— Begin —
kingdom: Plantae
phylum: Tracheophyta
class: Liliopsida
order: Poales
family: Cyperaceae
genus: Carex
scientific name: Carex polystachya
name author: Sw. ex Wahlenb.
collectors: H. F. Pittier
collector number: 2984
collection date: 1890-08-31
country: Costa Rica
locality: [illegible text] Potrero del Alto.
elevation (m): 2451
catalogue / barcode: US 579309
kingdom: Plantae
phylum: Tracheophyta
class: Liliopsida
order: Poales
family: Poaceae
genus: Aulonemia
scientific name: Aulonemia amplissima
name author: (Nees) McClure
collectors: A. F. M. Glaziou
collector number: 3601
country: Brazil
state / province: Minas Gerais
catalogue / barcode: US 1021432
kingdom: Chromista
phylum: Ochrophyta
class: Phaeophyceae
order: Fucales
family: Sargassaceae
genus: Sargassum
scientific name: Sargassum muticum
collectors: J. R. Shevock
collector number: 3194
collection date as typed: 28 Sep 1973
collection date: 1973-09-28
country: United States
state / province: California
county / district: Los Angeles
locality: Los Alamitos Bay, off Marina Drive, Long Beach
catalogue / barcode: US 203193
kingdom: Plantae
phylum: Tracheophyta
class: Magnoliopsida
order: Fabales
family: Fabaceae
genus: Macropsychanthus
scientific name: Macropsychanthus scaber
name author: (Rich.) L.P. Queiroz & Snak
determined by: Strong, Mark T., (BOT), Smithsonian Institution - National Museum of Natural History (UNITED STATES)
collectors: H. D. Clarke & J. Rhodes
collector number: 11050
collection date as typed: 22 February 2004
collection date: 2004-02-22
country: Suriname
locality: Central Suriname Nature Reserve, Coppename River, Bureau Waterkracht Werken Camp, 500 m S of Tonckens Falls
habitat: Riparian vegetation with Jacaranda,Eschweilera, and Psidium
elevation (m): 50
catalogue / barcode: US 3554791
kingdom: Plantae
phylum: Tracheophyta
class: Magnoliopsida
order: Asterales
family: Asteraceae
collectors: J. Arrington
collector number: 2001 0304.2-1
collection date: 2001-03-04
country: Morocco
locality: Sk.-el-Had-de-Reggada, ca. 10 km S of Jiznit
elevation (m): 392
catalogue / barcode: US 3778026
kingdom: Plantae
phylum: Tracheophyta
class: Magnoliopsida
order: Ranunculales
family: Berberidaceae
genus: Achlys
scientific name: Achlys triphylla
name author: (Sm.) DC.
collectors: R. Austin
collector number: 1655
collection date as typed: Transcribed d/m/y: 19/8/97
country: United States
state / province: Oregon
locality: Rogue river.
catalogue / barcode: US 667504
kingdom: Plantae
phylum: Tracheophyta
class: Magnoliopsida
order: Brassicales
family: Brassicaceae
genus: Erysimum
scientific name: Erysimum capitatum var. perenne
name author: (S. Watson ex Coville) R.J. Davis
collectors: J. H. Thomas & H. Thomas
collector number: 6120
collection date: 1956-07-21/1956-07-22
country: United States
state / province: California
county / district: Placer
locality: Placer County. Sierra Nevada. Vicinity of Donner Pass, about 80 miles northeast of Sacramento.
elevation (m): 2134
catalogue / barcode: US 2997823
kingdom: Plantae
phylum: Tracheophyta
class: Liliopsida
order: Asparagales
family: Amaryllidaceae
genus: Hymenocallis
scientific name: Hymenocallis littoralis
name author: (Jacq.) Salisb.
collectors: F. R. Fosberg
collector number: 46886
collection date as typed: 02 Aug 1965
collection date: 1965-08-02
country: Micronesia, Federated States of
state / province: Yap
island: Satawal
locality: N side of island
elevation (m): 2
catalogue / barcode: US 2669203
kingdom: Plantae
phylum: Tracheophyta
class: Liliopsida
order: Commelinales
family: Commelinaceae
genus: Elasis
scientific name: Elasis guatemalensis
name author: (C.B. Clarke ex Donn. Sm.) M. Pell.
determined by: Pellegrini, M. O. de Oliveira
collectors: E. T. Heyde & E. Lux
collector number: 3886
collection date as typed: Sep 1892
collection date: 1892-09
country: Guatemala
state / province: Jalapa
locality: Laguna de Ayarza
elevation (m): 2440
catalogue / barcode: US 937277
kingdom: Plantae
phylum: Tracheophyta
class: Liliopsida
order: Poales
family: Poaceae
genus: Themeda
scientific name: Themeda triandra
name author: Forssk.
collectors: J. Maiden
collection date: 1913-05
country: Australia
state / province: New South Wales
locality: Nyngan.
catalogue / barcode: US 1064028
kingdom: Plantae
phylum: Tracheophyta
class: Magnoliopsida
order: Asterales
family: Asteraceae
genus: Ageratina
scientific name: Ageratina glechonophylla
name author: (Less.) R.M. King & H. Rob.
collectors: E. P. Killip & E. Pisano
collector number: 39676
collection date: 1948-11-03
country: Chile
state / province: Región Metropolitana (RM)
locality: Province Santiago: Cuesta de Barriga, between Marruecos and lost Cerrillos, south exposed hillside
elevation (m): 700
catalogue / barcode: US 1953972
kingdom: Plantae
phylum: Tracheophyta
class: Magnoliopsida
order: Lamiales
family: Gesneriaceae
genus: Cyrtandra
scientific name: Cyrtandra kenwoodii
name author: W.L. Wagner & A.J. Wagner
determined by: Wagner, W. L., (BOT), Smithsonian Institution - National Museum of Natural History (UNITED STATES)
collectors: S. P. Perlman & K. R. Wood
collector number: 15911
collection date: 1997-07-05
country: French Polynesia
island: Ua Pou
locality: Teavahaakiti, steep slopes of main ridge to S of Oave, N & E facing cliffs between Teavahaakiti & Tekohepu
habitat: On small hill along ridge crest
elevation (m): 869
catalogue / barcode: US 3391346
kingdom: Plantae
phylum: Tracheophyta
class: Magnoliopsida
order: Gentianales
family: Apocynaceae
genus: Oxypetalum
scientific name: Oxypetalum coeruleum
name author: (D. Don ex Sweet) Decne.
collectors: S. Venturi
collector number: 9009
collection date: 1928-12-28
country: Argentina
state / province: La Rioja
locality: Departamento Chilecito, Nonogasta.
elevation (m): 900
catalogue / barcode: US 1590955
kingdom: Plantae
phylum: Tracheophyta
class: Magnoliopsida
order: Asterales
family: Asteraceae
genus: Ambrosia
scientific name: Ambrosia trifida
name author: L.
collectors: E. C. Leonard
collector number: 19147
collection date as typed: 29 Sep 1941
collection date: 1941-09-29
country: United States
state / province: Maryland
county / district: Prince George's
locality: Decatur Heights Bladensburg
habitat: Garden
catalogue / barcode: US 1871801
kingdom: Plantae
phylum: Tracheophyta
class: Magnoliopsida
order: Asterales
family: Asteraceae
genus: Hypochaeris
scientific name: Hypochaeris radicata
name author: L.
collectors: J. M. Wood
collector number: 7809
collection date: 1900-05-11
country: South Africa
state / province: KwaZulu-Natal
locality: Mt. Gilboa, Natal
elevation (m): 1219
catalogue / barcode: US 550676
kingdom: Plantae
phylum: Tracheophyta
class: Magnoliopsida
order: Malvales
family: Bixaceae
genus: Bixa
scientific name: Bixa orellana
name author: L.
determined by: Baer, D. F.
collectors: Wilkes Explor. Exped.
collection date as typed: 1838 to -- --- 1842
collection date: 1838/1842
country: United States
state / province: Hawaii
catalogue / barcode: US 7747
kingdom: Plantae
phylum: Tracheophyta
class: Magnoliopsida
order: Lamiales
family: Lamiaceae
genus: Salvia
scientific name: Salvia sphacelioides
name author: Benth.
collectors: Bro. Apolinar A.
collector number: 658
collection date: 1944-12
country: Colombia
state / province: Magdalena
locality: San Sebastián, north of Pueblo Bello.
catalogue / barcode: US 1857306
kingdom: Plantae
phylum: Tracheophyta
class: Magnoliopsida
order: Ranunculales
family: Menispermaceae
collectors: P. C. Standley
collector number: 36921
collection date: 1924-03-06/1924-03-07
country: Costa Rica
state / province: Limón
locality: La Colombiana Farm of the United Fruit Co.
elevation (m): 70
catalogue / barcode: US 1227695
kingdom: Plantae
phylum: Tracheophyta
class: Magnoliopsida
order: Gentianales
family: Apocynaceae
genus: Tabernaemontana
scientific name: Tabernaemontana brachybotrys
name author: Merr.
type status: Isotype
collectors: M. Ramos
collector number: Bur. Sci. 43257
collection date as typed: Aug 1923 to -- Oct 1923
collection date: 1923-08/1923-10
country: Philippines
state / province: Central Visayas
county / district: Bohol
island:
— End —
WHAT YOU ARE ASKED TO DO
Quote the lines from the line containing "scientific name: Hymenocallis littoralis" through the line containing "locality: N side of island", inclusive, word for word.

FINAL RESULT
scientific name: Hymenocallis littoralis
name author: (Jacq.) Salisb.
collectors: F. R. Fosberg
collector number: 46886
collection date as typed: 02 Aug 1965
collection date: 1965-08-02
country: Micronesia, Federated States of
state / province: Yap
island: Satawal
locality: N side of island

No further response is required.